La virulencia que alcanza la sátira antiimperialista en LBJ contrasta de manera notoria con el aliento poético y el uso extremadamente sensible de la cámara de 79 primaveras, en el que Álvarez comprime en 25 minutos la trayectoria política y humana de Ho Chi Minh. Ese cambio de registro se nota desde las imágenes con que se abre el documental. Los grandes planos de unas flores silvestres se van sobreimponiendo lentamente unos sobre otros, para ser reemplazados de pronto por una vista aérea de dos bombas lanzadas desde un avión militar. La cámara sigue su lenta caída hasta que llegan al suelo. Al estallar, su explosión remite a las flores que se abrían en la secuencia anterior (aunque no se dice, es evidente que con ellas el cineasta quiere simbolizar al dirigente vietnamita). Sólo que ahora se trata de unas flores siniestras que siembran la destrucción y la muerte. Con una gran economía de medios, Álvarez logra expresar con un lenguaje cinematográfico sugerente y sintético dos concepciones opuestas de la vida. El montaje metafórico viene a destacar esa diferencia, y lo hace con una técnica que hace recordar al Serguei Eisenstein de La huelga, Octubre y La línea general.

El documental realiza un recorrido biográfico por los hechos más relevantes que protagonizó Ho Chi Minh, desde que participó en la fundación del Partido Comunista Francés (1920) hasta que estuvo al frente de la lucha del pueblo vietnamita contra la agresión norteamericana. Como hizo en tantas ocasiones, Álvarez reutiliza materiales ajenos y de archivo, a los cuales incorpora otros propios. Algunas de las imágenes pertenecen a las tres horas que él rodó con Ho Chi Minh. De ellas, sin embargo, incluyó unas pocas en las que sólo se ven sus sandalias cuando camina y sus manos cuando enciende un cigarro. Como es habitual en su cine, el documental no tiene narrador y construye el relato a partir de los elementos visuales y de la banda sonora. Respecto a obras anteriores, 79 primaveras significó un salto cualitativo notable. Las tomas están concatenadas con fluidez y limpieza, los movimientos de cámara son mucho más sutiles, y hay un logrado contraste entre las secuencias rápidas y lentas, las secuencias panorámicas y los planos medios.
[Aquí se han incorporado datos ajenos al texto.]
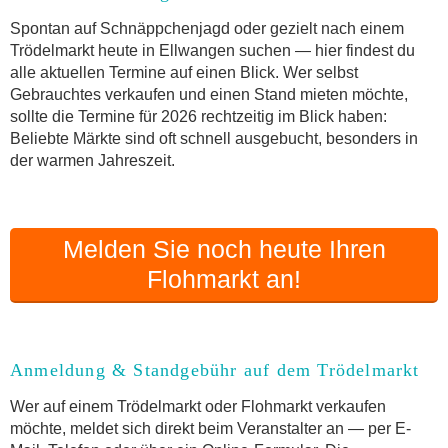
Online-Flohmarkt Ellwangen
Spontan auf Schnäppchenjagd oder gezielt nach einem
Trödelmarkt heute in Ellwangen suchen — hier findest du
Welche Trödelmarkt-Typen gibt es?
alle aktuellen Termine auf einen Blick. Wer selbst
Aktuelle Flohmarkt-Termine für Ellwangen und
Gebrauchtes verkaufen und einen Stand mieten möchte,
Umgebung
sollte die Termine für 2026 rechtzeitig im Blick haben:
Kleinanzeigen Ellwangen als Alternative zum
Beliebte Märkte sind oft schnell ausgebucht, besonders in
Trödelmarkt
der warmen Jahreszeit.
Sortierter Trödelmarkt mit Festpreisen
FAQ: Flohmarkt Ellwangen
Flohmarkt-Termin melden
Melden Sie noch heute Ihren
Flohmarkt an!
Anmeldung & Standgebühr auf dem Trödelmarkt
Wer auf einem Trödelmarkt oder Flohmarkt verkaufen
möchte, meldet sich direkt beim Veranstalter an — per E-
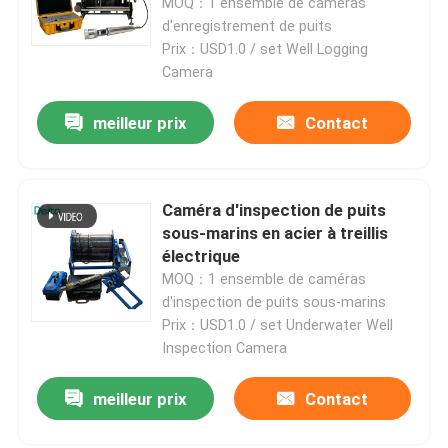
compteur de profondeur
MOQ：1 ensemble de caméras
d'enregistrement de puits
Prix：USD1.0 / set Well Logging
Camera
meilleur prix
Contact
Caméra d'inspection de puits
sous-marins en acier à treillis
électrique
MOQ：1 ensemble de caméras
d'inspection de puits sous-marins
À la maison
Prix：USD1.0 / set Underwater Well
Inspection Camera
Produits
meilleur prix
Contact
Vidéos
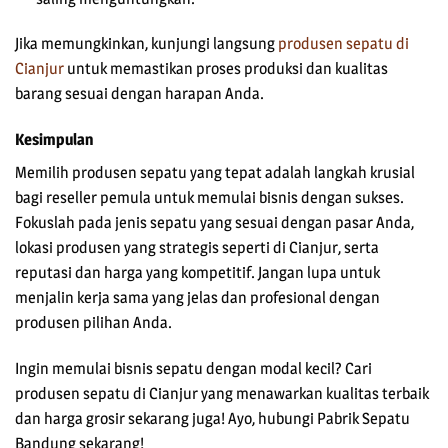
Jika memungkinkan, kunjungi langsung
produsen sepatu di
Cianjur
untuk memastikan proses produksi dan kualitas
barang sesuai dengan harapan Anda.
Kesimpulan
Memilih produsen sepatu yang tepat adalah langkah krusial
bagi reseller pemula untuk memulai bisnis dengan sukses.
Fokuslah pada jenis sepatu yang sesuai dengan pasar Anda,
lokasi produsen yang strategis seperti di Cianjur, serta
reputasi dan harga yang kompetitif. Jangan lupa untuk
menjalin kerja sama yang jelas dan profesional dengan
produsen pilihan Anda.
Ingin memulai bisnis sepatu dengan modal kecil? Cari
produsen sepatu di Cianjur
yang menawarkan kualitas terbaik
dan harga grosir sekarang juga! Ayo, hubungi Pabrik Sepatu
Bandung sekarang!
79 primaveras fue uno de los quince filmes, entre documentales y noticieros, que Álvarez dedicó a Vietnam, a donde viajó en catorce ocasiones. Uno de los más famosos es Hanoi, martes 13, conmovedor alegato contra una guerra que nunca tuvo justificación. De nuevo utiliza el contraste y el montaje contrapuntístico para articular su discurso ideológico. En la primera parte se muestran escenas de la vida cotidiana en Vietnam, tomadas en arrozales, fábricas, escuelas y calles de Hanoi. En la segunda, asistimos al primer bombardeo norteamericano de esa ciudad, cuando más de 200 aviones lanzaron su mortífera carga sobre uno de los barrios más modestos y poblados. Con admirable síntesis, con gran economía de medios y con las mejores armas de su oficio, Álvarez nos expresa a través de ese relato visual: he aquí la diferencia que existe entre el amor y el odio, entre la vida y la muerte, entre la dignidad y la prepotencia, entre la paz y la violencia. Tal planteamiento además no es ilustrado, sino que surge de la dramaturgia del filme.